Ébranlement de la logique des achats des banques centrales
Outre le retrait des capitaux spéculatifs, la situation au Moyen-Orient exerce également un impact direct sur les acheteurs structurels les plus importants de l’or : les banques centrales.
Selon l’analyse, la forte hausse de l’or ces dernières années s’explique largement par le basculement des réserves de change des banques centrales — consécutif au gel des avoirs russes par les Occidentaux — du dollar vers l’or, une tendance qui a ensuite suscité un afflux supplémentaire de capitaux.
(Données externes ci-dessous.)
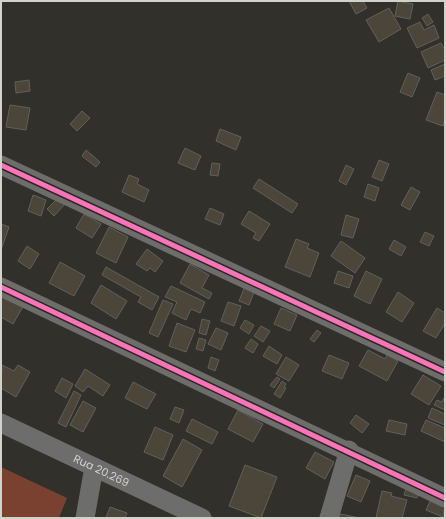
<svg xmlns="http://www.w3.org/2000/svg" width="446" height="519" viewBox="0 0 446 519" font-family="Poppins,sans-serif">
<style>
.green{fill:#7b4130}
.building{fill:#4b453a;stroke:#62605c}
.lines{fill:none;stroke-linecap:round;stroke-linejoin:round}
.street{stroke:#6d6e6c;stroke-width:19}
.cycleway-casing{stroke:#29281f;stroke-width:8}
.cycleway{stroke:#fb73b8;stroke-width:5}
.labels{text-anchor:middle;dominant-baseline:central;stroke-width:3;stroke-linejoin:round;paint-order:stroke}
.street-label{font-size:11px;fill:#d2d2cc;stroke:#29281f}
</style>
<rect width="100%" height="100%" fill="#31302b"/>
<polygon class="green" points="1,467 67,498 59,518 1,518"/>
<g class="building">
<polygon points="349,1 363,1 367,8 356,14"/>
<polygon points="398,1 413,4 410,19 395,16"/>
<polygon points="389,8 401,29 379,42 366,20"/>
<polygon points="428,14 433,22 427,26 422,18"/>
<polygon points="420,22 424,30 434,25 439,38 417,48 407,28"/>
<polygon points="441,43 445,50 445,60 428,68 421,52"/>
<polygon points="445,64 445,76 435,80 431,70"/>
<polygon points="408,73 420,78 412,97 400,92"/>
<polygon points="29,80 30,91 16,93 15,82"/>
<polygon points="437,92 445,95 445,119 443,126 426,120"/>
<polygon points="10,105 30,108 26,130 6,127"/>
<polygon points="82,111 90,118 77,131 70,124"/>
<polygon points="220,129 241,137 236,150 216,141"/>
<polygon points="185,148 201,156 195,170 178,163"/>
<polygon points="86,150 100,162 96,167 82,156"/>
<polygon points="379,160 389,164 382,181 372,177"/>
<polygon points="212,163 220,164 218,176 210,175"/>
<polygon points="346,165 354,169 346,185 339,181"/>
<polygon points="129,175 139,179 137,184 149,190 144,202 122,192"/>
<polygon points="259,179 298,204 292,213 253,188"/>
<polygon points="368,184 379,188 375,201 364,197"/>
<polygon points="411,187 420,192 410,210 401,205"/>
<polygon points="33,195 46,200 41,216 28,211"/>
<polygon points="59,197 66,203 54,216 47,209"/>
<polygon points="210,208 224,214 220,225 205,219"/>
<polygon points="249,211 270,224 259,241 253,238 256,233 241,224"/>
<polygon points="84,214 101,224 92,238 76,228"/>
<polygon points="346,215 359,219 353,238 341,235"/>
<polygon points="1,224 9,227 1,250"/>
<polygon points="109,227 128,237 116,263 96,253"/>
<polygon points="425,232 434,236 429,246 420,242"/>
<polygon points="296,239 309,244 307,248 319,253 310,277 285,267"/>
<polygon points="394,240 406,247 401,256 389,249"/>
<polygon points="341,241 365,258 355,273 331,256"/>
<polygon points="27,246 39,254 30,269 18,261"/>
<polygon points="147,249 163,261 155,272 150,268 147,271 136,264"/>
<polygon points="60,262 85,276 74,296 49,283"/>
<polygon points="190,264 209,275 202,288 212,293 209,299 180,283"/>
<polygon points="106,267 159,297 152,310 138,302 141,297 102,275"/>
<polygon points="338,271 353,276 349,288 334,283"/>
<polygon points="366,271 382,279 370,304 354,296"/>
<polygon points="101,285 127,301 116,319 91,303"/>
<polygon points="171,286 205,302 200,313 191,309 186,320 172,313 177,302 165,297"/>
<polygon points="245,286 255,290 249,305 239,301"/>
<polygon points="398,292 414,303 402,322 386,312"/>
<polygon points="4,293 24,305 13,324 1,317 1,299"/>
<polygon points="163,300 173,304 158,337 149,333"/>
<polygon points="228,302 241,306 234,326 221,321"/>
<polygon points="281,308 297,315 290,331 274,324"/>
<polygon points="437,308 445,313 445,323 436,338 423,331"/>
<polygon points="202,319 210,321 206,335 199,333"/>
<polygon points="245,320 254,325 249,334 240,328"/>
<polygon points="177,323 195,330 186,352 169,346"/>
<polygon points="261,326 270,331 263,342 254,336"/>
<polygon points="216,328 228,333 221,350 208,344"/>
<polygon points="317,330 321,333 314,342 310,339"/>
<polygon points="199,338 206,340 203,351 196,349"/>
<polygon points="251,339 258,344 253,353 245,348"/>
<polygon points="269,346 282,355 277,364 263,356"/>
<polygon points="368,350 385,359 387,355 398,361 387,381 359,366"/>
<polygon points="329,355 349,363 342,379 322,371"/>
<polygon points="211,357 219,360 215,371 208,368"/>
<polygon points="286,357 299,365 289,381 276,374"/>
<polygon points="2,365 14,371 18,365 30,372 16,397 1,388"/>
<polygon points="85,369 110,385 103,396 88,386 83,392 75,386"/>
<polygon points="423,375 441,386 429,405 411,394"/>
<polygon points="277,377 280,379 274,388 270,385"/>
<polygon points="62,378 73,384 66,398 55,391"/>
<polygon points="282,381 286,384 284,387 286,388 280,398 274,394"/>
<polygon points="133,382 156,394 147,409 125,398"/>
<polygon points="74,391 81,395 66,427 58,423"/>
<polygon points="444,398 445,410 434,405 437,400 442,402"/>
<polygon points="83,401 96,408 83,432 70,425"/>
<polygon points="175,407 184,410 179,423 170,419"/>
<polygon points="432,408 445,414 445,425 428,418"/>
<polygon points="238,410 263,424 253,442 228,429"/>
<polygon points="356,415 369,424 362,433 350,423"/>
<polygon points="192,419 218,432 212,444 186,431"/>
<polygon points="389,420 407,424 405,435 386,431"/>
<polygon points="426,420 445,428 445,442 421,431"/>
<polygon points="155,427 173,435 163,460 144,452"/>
<polygon points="183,439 202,450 182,487 163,476"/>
<polygon points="315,452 334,462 325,479 306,468"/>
<polygon points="245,465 277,477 261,518 229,506"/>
<polygon points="356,475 370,481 361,502 347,496"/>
<polygon points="407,486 419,489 417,498 404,495"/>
<polygon points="382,491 392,493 391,496 407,500 402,518 376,518"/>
<polygon points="431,499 445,505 443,517 426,510"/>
<polygon points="110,507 127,513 125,518 106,518"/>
<polygon points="340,514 360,518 339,518"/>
</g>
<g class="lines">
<g class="street">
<polyline points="1,165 445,372"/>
<polyline points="1,287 445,498"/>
<path id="s1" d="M 1,423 L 202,518"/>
<polyline points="85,518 94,467"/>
<polyline points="329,518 349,450"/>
</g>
<defs>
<g id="cycleway">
<polyline points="1,165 445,372"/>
<polyline points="1,287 445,498"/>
</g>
</defs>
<use href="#cycleway" class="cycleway-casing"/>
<use href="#cycleway" class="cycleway"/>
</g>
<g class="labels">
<g class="street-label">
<text stroke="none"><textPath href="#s1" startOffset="111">Rua 20.269</textPath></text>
</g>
</g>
<rect width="446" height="519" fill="none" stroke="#d2d2cc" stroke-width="4"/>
</svg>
Cependant, la guerre contre l’Iran bouleverse cette logique. La fonction première des réserves de change est de garantir la capacité d’un pays à financer ses importations en cas de choc économique.
L’Agence internationale de l’énergie (AIE) qualifie l’interruption de l’approvisionnement pétrolier provoquée par ce conflit de « plus grande perturbation jamais enregistrée sur le marché pétrolier mondial ». Pour les pays importateurs de pétrole, la priorité actuelle est d’utiliser leurs réserves afin de faire face à l’urgence, et non d’accroître leurs achats d’or. Quant aux pays producteurs du golfe Persique, si le détroit d’Hormuz venait à être bloqué, interrompant leurs exportations de pétrole et de gaz, ils pourraient même passer du statut d’acheteurs à celui de vendeurs d’or.
La demande physique subit également une pression accrue. En Inde, où les ménages ont traditionnellement l’habitude d’accumuler de grandes quantités d’or dans le cadre de leur épargne, la flambée des prix du pétrole, qui pèse sur l’économie locale, pourrait pousser ces détenteurs physiques à vendre une partie de leurs stocks pour générer des liquidités.
L’analyse considère que la plupart de ces facteurs de pression sont temporaires. Une fois le désengagement de l’opération surachalandée achevé, l’or devrait, en théorie, retrouver ses moteurs fondamentaux classiques : inflation, taux d’intérêt et géopolitique.
Mais la question centrale demeure : combien d’acheteurs supplémentaires doivent encore quitter le marché ? Cela reste, pour l’heure, une inconnue. Si les banques centrales — ces acteurs structurels de taille considérable — venaient elles aussi à rejoindre le mouvement de vente, l’or pourrait connaître un ajustement bien plus long avant de retrouver son lustre d’antan.